3.5元になったドキュメンタリーの予告編に2度びっくり

2024年7月31日
PCから投稿
鑑賞方法:試写会

悲しい

怖い

オーストラリア出身のキティ・グリーン監督が長編劇映画デビュー作「アシスタント」に続き、ジュリア・ガーナーと組んでハラスメントを題材にした社会派スリラー。セクハラ、モラハラを受け続ける主人公に同化して観客もじわじわ心を削られる感覚は「アシスタント」に通じるが、身勝手な親友に巻き込まれていく経緯は昨年日本公開の「FALL フォール」、主人公らが悪夢のような場所にのこのこ乗り込んでいくのはイーライ・ロス監督のホラー「ホステル」を思い出した。
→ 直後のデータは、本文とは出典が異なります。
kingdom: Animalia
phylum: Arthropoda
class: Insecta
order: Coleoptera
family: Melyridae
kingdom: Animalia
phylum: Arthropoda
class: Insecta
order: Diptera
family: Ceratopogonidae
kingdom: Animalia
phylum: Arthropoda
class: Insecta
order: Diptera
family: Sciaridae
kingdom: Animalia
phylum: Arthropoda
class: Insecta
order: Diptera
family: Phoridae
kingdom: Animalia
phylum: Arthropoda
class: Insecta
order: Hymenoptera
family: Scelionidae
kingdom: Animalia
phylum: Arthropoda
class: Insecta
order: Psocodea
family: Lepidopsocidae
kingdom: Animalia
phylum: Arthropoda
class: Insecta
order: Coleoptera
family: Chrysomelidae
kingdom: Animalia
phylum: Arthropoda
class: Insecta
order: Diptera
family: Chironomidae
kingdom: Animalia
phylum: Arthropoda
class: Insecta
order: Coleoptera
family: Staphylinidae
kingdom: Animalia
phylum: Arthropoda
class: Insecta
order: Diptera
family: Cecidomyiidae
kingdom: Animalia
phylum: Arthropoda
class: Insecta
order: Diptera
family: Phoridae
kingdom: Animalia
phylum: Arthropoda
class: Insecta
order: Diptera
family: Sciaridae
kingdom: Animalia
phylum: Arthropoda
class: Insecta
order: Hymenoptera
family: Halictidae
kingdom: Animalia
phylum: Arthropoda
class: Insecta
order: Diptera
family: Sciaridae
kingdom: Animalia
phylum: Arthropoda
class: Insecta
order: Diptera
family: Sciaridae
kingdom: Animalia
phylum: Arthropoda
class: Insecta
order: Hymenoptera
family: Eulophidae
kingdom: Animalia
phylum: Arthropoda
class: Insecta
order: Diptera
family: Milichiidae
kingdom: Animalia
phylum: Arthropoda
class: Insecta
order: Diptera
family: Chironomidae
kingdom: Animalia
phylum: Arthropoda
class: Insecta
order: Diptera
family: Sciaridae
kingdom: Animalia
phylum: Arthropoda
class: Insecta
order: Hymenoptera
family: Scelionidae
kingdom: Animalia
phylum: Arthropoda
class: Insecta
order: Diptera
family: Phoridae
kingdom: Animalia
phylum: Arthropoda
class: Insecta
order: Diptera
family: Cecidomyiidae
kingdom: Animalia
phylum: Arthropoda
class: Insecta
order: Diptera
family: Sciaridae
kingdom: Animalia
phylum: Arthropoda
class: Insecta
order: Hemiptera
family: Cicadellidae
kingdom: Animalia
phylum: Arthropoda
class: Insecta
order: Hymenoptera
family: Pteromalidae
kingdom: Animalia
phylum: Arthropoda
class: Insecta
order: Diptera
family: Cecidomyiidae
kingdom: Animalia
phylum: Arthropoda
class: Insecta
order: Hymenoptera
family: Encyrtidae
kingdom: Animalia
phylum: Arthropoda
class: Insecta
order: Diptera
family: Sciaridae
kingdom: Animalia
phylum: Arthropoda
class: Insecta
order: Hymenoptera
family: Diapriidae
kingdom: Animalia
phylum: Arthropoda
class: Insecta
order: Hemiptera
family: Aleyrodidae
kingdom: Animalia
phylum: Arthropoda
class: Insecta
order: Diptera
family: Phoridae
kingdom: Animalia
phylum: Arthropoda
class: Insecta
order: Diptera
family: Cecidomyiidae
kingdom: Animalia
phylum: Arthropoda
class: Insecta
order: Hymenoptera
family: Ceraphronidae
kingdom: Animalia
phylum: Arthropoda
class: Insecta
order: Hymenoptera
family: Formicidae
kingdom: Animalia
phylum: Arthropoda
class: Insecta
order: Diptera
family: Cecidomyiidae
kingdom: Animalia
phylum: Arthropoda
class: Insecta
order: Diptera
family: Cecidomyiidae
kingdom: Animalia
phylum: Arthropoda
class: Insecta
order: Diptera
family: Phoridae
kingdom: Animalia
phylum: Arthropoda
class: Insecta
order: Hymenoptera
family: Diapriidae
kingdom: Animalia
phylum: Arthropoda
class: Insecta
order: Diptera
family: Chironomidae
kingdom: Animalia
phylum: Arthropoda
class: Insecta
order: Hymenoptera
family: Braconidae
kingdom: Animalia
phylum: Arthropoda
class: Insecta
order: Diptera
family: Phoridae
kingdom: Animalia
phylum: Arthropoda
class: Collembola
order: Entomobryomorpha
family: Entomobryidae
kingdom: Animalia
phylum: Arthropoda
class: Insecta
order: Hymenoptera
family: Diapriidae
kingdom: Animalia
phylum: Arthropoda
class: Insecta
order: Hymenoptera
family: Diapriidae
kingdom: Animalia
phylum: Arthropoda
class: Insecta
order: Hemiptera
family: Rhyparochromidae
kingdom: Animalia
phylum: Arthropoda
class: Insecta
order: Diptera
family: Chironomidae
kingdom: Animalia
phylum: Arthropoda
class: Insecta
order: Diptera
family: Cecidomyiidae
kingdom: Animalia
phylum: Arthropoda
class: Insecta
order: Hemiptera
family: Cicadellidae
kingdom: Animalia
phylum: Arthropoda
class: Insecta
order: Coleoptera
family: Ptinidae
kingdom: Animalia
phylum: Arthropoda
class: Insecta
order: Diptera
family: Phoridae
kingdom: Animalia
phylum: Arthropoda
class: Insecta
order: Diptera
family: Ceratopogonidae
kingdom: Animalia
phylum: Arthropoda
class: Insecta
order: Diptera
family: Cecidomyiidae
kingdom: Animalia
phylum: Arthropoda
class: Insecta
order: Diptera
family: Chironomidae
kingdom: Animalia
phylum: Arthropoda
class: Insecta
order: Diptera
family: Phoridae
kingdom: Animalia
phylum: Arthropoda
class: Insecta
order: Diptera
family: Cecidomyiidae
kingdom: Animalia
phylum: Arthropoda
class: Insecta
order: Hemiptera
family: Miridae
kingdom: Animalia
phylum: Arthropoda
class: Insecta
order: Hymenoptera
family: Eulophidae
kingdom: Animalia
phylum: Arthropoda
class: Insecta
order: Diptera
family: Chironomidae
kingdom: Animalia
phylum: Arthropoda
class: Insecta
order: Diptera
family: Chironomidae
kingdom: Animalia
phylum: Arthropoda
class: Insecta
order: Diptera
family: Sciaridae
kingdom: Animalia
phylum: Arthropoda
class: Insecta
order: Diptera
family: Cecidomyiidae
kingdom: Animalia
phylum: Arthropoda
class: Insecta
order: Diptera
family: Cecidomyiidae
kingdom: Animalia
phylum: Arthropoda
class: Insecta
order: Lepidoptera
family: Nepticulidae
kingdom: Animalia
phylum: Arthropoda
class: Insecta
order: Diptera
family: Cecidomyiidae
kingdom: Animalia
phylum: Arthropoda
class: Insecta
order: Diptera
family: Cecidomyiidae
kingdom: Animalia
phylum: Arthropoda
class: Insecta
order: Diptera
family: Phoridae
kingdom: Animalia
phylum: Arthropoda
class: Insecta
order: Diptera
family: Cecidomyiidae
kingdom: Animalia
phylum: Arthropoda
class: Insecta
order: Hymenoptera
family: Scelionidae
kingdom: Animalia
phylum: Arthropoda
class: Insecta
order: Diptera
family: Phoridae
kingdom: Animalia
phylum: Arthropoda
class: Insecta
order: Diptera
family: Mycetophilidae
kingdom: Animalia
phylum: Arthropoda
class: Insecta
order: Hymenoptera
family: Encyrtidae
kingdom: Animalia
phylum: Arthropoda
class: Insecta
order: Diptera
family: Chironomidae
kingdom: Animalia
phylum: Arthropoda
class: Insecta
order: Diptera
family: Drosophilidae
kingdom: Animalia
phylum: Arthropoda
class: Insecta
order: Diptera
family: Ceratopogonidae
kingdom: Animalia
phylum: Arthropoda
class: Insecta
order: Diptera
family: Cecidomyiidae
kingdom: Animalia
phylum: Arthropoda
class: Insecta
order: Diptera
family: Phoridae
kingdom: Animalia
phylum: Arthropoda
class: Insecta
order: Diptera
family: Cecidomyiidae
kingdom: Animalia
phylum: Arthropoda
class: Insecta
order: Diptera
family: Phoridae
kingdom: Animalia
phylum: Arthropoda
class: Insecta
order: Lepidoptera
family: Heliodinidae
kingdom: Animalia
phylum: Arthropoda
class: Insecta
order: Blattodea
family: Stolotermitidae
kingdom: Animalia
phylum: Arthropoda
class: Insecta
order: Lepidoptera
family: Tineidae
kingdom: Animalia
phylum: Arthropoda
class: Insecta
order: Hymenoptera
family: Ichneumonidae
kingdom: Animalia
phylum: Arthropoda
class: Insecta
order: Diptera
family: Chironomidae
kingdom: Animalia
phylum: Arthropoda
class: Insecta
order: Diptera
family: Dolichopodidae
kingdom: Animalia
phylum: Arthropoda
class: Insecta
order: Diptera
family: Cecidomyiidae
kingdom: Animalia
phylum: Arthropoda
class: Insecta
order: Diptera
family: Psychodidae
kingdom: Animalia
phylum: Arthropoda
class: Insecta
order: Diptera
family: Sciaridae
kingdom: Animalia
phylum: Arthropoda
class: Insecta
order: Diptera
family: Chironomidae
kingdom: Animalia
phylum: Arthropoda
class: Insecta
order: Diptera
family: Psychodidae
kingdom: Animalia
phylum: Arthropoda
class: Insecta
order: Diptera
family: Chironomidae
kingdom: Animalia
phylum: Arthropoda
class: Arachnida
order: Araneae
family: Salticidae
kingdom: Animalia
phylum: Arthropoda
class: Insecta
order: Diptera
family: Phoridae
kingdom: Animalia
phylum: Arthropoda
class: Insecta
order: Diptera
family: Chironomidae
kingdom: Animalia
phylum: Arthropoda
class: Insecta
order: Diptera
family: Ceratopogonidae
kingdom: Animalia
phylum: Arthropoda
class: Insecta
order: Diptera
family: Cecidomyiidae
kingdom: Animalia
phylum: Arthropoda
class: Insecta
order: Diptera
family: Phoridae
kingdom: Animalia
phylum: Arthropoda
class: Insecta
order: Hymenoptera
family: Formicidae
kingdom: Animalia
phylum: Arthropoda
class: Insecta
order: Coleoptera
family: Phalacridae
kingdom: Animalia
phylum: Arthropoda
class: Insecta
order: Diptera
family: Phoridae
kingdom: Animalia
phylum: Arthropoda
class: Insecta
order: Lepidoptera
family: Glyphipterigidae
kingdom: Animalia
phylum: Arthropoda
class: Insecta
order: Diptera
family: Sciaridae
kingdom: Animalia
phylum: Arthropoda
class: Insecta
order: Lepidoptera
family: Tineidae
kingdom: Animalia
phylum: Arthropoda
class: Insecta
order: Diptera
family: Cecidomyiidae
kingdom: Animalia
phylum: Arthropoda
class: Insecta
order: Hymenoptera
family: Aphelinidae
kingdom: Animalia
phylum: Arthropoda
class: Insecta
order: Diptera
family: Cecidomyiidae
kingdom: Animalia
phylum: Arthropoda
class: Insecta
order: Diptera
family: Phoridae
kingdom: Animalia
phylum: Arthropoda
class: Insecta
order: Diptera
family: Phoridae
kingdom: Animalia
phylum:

グリーン監督は2016年のドキュメンタリー映画「Hotel Coolgardie」に着想を得て、オーストラリアの寂れたパブで働くことになった外国人女性たちが店主や男性客らから延々とハラスメントを浴び続ける数日間のストーリーを劇映画化した。本作の鑑賞後、元のドキュメンタリーに興味を持ってYouTubeで予告編を観たのだが、この若い男は彼、この中年女性は彼女といった具合に、劇映画の登場人物のモデルにしたであろう似た外見の客たちが何人も映っていてびっくり。さらに驚かされるのは、ドキュメンタリーのカメラを向けられているのを知りながら、客たちが悪びれもせず(むしろ得意げに)セクハラ言動を女性店員たちに浴びせていること。それも何十年も昔のことではなく、たかだか10年ほど前にカメラの前で堂々と行われていたことに驚愕する。オーストラリアの良識ある人たちもさぞ驚き、恥じ入ったのではなかろうか。この「Hotel Coolgardie」、米アマゾンのPrime Videoでは配信しているようだが、日本でも視聴できるようにしてほしい。

また、英語メディアのレビューで知ったのだが、1971年のオーストラリア映画「Wake in Fright」(日本では「荒野の千鳥足」の邦題で2014年に劇場公開)に設定が少し似ているそう。やはり予告編を見たらなかなか面白そうで、こちらもいつか観てみたい。